Sunday, August 12, 2007

Wallis seems to want to praise Gordon Brown for the following speech made at the US last week. I find it to be great, but empty rhetoric. How about something specific to address these needs:


And so my argument is simple: The greatest of evils that touches the deepest places of conscience demands the greatest of endeavor. The greatest of challenges now demands the boldest of initiatives. To address the worst of poverty we urgently need to summon up the best efforts of humanity.I want to summon into existence the greatest coalition of conscience in pursuit of the greatest of causes. And I firmly believe that if we can discover common purpose there is no failing in today's world that cannot be addressed by mobilizing our strengths, no individual struggle that drags people down that cannot benefit from a renewed public purpose that can lift people up.

To find that common purpose, he said:

Our objectives cannot be achieved by governments alone, however well-intentioned; or private sector alone, however generous; or NGOs or faith groups alone, however well-meaning or determined—it can only be achieved in a genuine partnership together.

After addressing governments and businesses, the prime minister went on:

Let me say to faith groups and NGOs—your moral outrage at avoidable poverty has led you to work for the greatest of causes, the highest of ideals, and become the leaders of the campaign to make poverty history. Imagine what more you can accomplish if the energy to oppose and expose harnessed to the energy to propose and inspire is given more support by the rest of us—businesses, citizens, and governments.

2 comments:

Anonymous said...

I’m glad you’re not buying the rhetoric bro.
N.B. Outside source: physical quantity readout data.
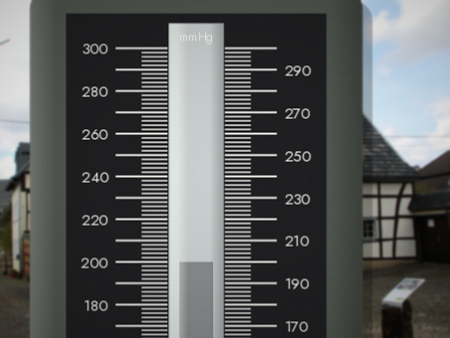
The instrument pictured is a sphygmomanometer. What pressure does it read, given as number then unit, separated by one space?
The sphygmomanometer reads 200 mmHg
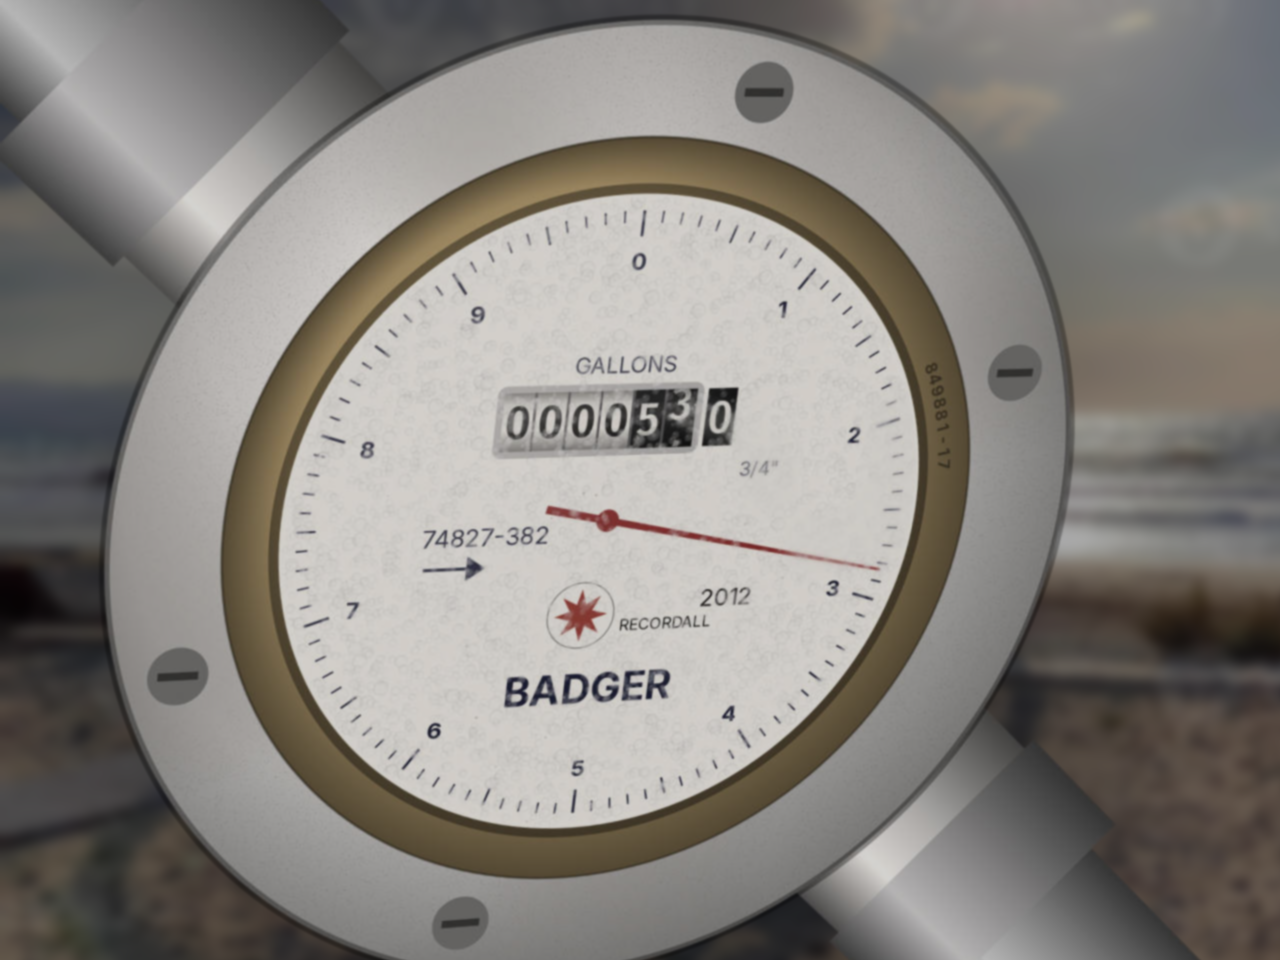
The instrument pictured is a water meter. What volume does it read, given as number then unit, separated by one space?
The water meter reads 532.8 gal
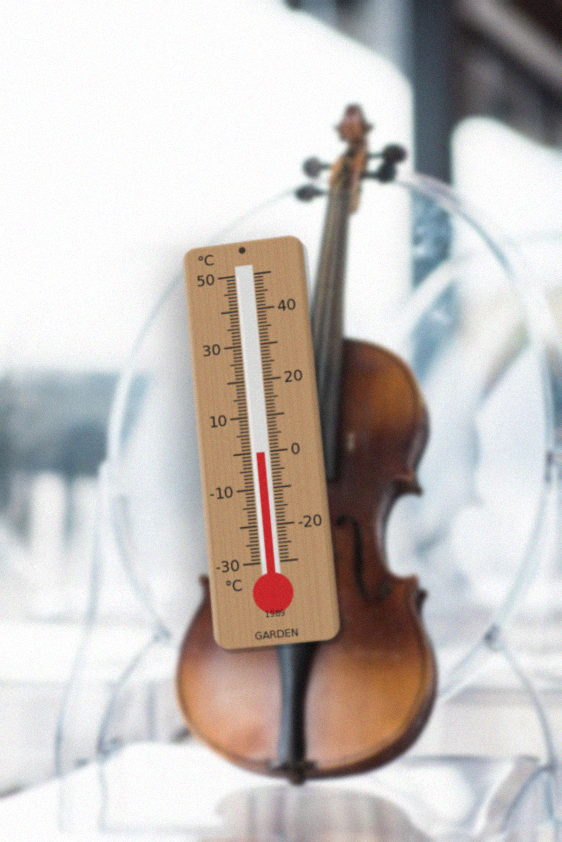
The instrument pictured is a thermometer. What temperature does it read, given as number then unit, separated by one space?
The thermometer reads 0 °C
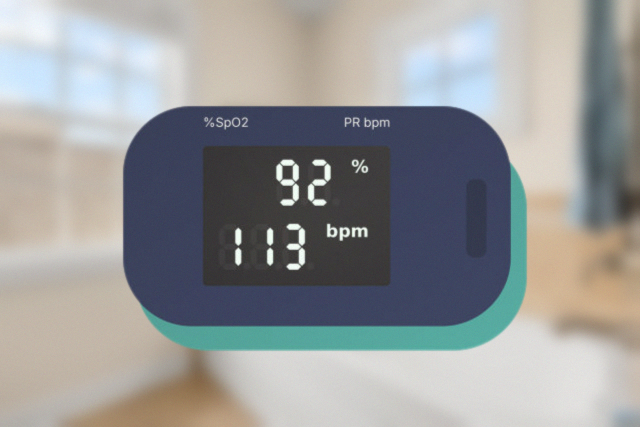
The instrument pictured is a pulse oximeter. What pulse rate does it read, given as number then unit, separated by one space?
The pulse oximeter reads 113 bpm
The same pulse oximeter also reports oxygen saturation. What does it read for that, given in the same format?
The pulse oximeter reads 92 %
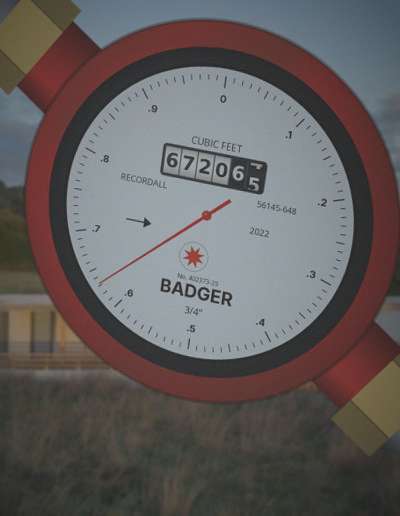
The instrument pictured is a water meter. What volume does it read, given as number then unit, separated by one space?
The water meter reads 672064.63 ft³
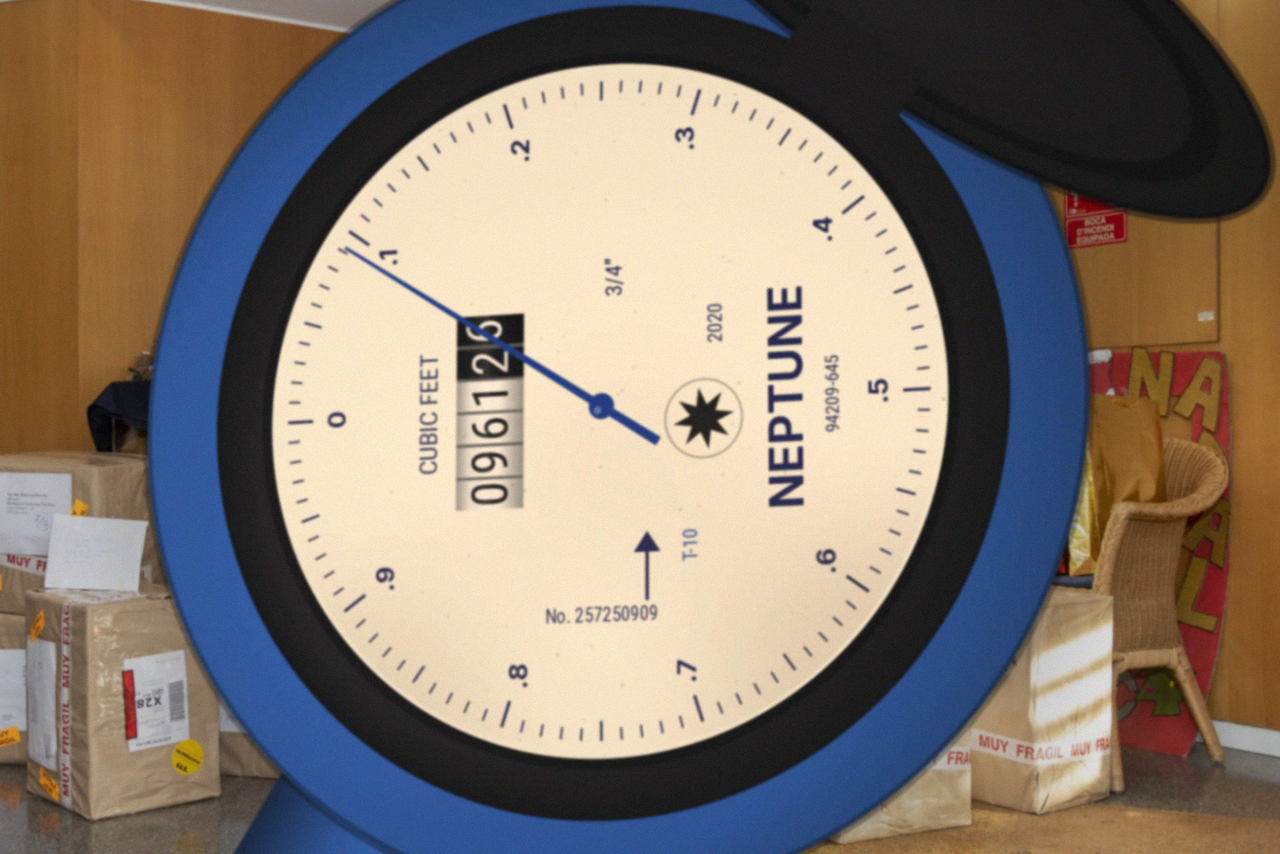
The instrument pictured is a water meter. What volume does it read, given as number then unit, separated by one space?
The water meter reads 96126.09 ft³
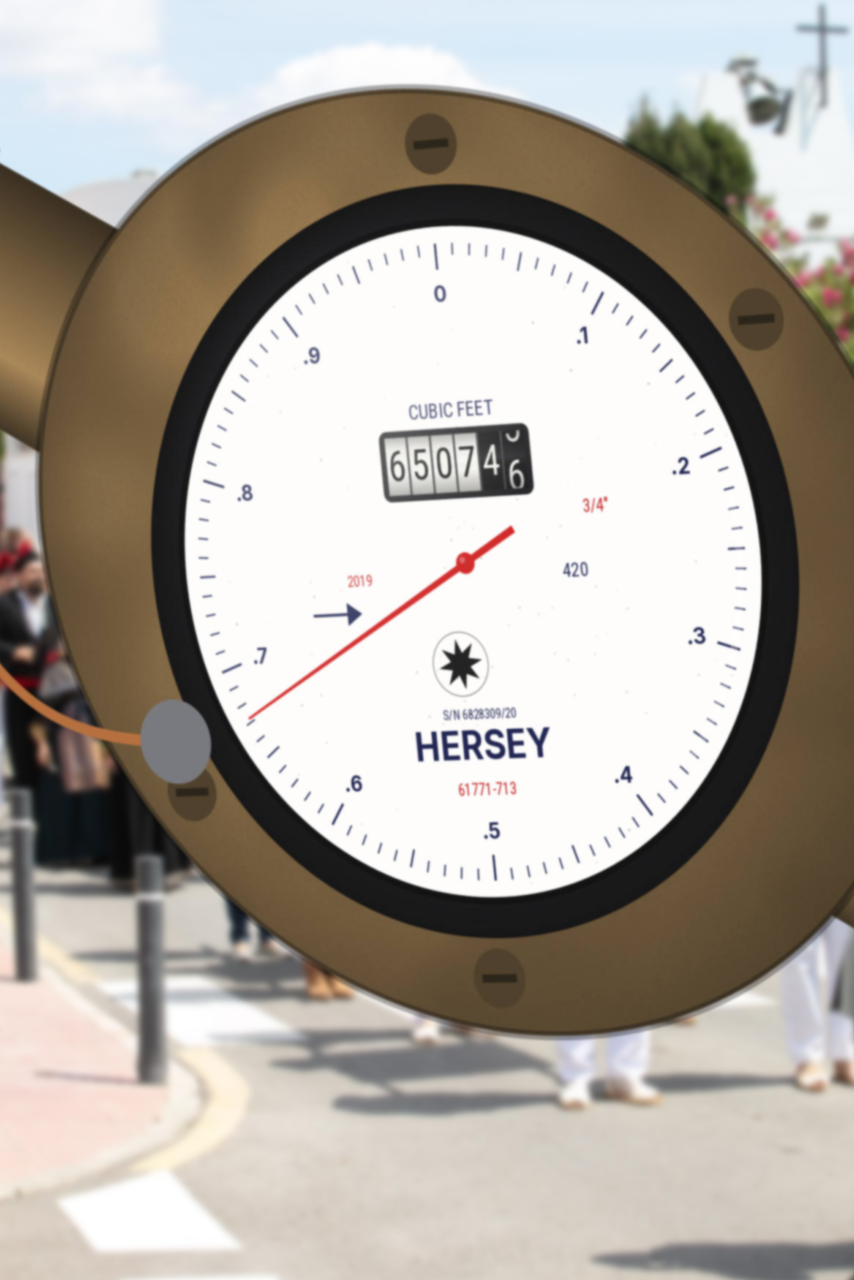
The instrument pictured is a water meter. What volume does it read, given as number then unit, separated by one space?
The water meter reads 650745.67 ft³
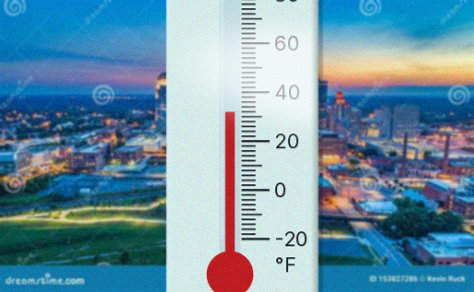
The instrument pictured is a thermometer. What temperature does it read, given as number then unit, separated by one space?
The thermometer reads 32 °F
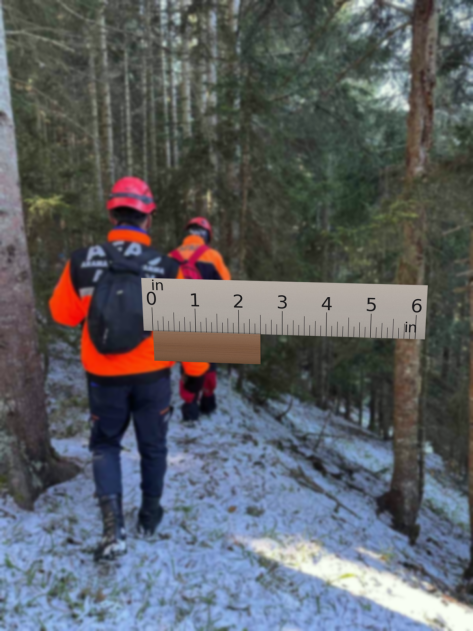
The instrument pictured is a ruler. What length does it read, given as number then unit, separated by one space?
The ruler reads 2.5 in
In fact, blah, blah, blah is all I hear from the Prime Minister – and I’m trying to be charitable here.

The problem with ANY government involvement Mr. Brown is that anyone who has studied the rise of the centralized nation-state knows that as soon as government hands over the money (which they forcibly seized from those whose labor produced it), they slip on the handcuffs. Government is not about help and compassion (nor can it be), it’s about power and control. Government money means government control. Government money ALWAYS comes with strings attached. And those strings will inevitably become chains.

Furthermore, government money will always lead to more and more dependency on government money. Why seek really hard for donations when it would be much more cost effective to hire lobbyists to do your bidding and beg your Dear Leader for funds?

You know I want to alleviate poverty more than anyone. And the best system to do that is the Church being the Church. J.P. Moreland correctly pointed out –albeit in the specific context of universal healthcare – that “Jesus was angered at moral teaching that emphasized outward conformity to rules without moral action flowing from a heart of compassion and virtue, even if such conformity produced good results. Now the state cannot show compassion in the arena of economic justice, because a necessary condition for compassion is that it is freely given and not coerced. The state forces people to conform to rules. It takes their money and gives it to others. But this is not the sort of compassion of which Jesus taught…To count as pleasing to God, an act of caring from the poor must be voluntary not coerced. The church can show compassion regarding the needy, but not the state.”

I simply do not trust the government, or any organization that relies upon the government, to consistently aid people in any area where compassion is the most necessary component. With funding always tight and the needs (which the government often creates in the first place) readily apparent, I realize feeding at the government trough is tempting. But it’s a temptation well worth not succumbing too.

JPN said...

That's good stuff, especially your comment from Moreland.